The sample size, in particular for the oldest age group, was small. Thus, the reliability of the results for this age group is uncertain—there may not have been sufficient variability within the group, and this may have caused biased results. Further studies using larger sample subgroups are needed to shed light on the potential age differences in role participation. Participants were also recruited by convenience, such that we are unable to speak about how well they represent the Norwegian general population. The cross-sectional study design precludes us from establishing cause-effect relationships between the study variables. A trusted group of students and occupational therapist colleagues were used as collaborators in recruiting the participants and informing them about the study procedures. In addition, the employed Role Checklist is relatively straightforward to use, so there is good reason to trust the validity of the collected data. It provides, however, one particular set of roles with a particular set of definitions. Other ways of conceptualizing and measuring role participation may lead to different results. Thus, a limitation of the study is the use of a single measure to look at a complex phenomenon. Moreover, a weakness is the focus on role participation only, not taking into account the participants’ valuation of the roles. In addition, potentially associated outcomes, like measures of health or quality of life, were not included. Thus, although previously demonstrated in a clinical sample [9], the study renders the question of whether role participation is related to significant outcomes in a general population sample. If indeed related to such outcomes, we should also ask whether role participation is important in and of itself or whether role participation only matters when the roles in question are personally valued. Future research may also include the Role Checklist in a variety of longitudinal rehabilitation studies to examine whether role participation outcomes are affected as a result of intervention, be they interprofessional or occupational therapy specific.

5. Conclusion

The most frequently endorsed current role in the sample was home maintainer, while the least frequently endorsed current role was religious participant.

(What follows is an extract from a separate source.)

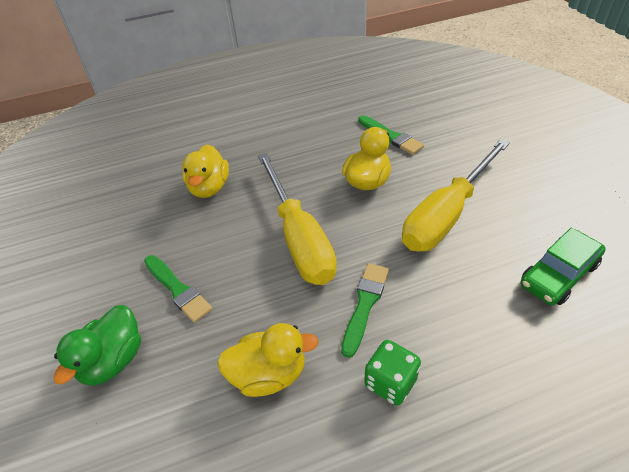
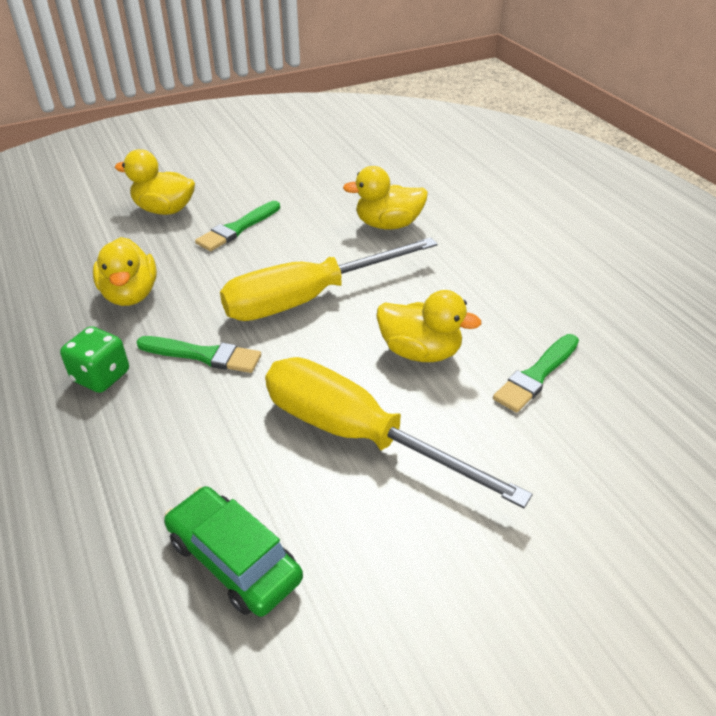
camera: 80 degrees right, 5 degrees down
(113, 360) = (164, 210): green duck -> yellow duck

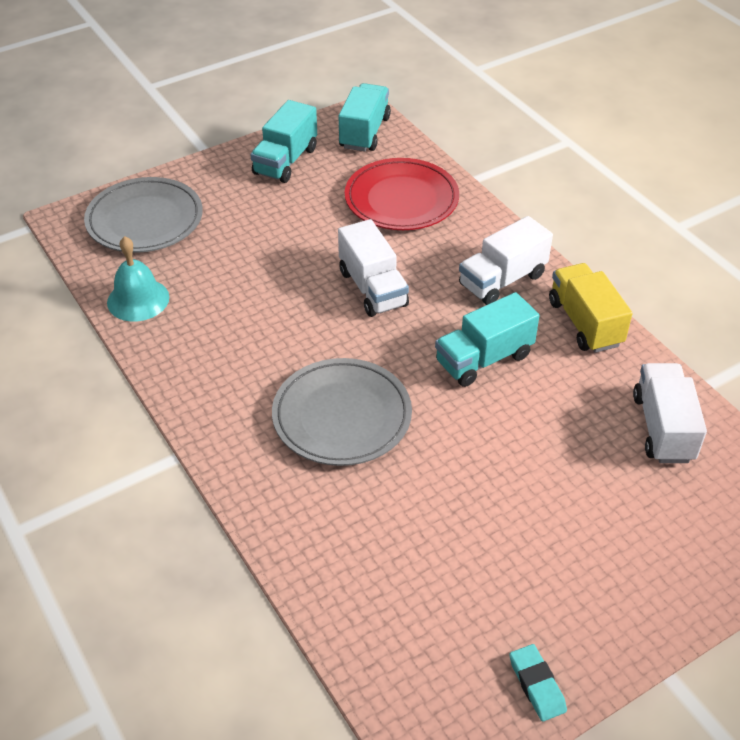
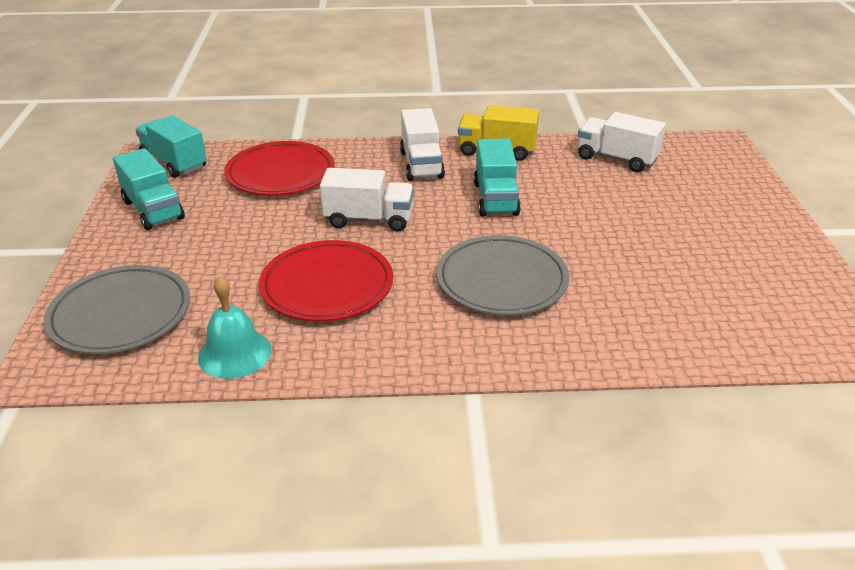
camera: 60 degrees left, 10 degrees down
(254, 309) = (327, 286): none -> red plate
(537, 685) = (816, 280): turquoise eraser -> none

Compared with the total sample, the participants in the oldest age group participated less frequently in most listed roles, and they had a lower total number of current roles. The role patterns for the total sample indicated for the most part a continuity of roles, while the most frequent role pattern for the oldest group of participants was role loss. More health-related problems, but also the reaching retirement age itself, may lead to role loss as one moves towards older age. Rehabilitation services in general and participation-focused occupational therapy in particular may profit from assessing role participation in clients and potentially target roles through intervention.

Data Availability

The data by which the conclusions of this study is built can be accessed from the author upon reasonable request.

Conflicts of Interest

There are no conflicts of interest related to this article.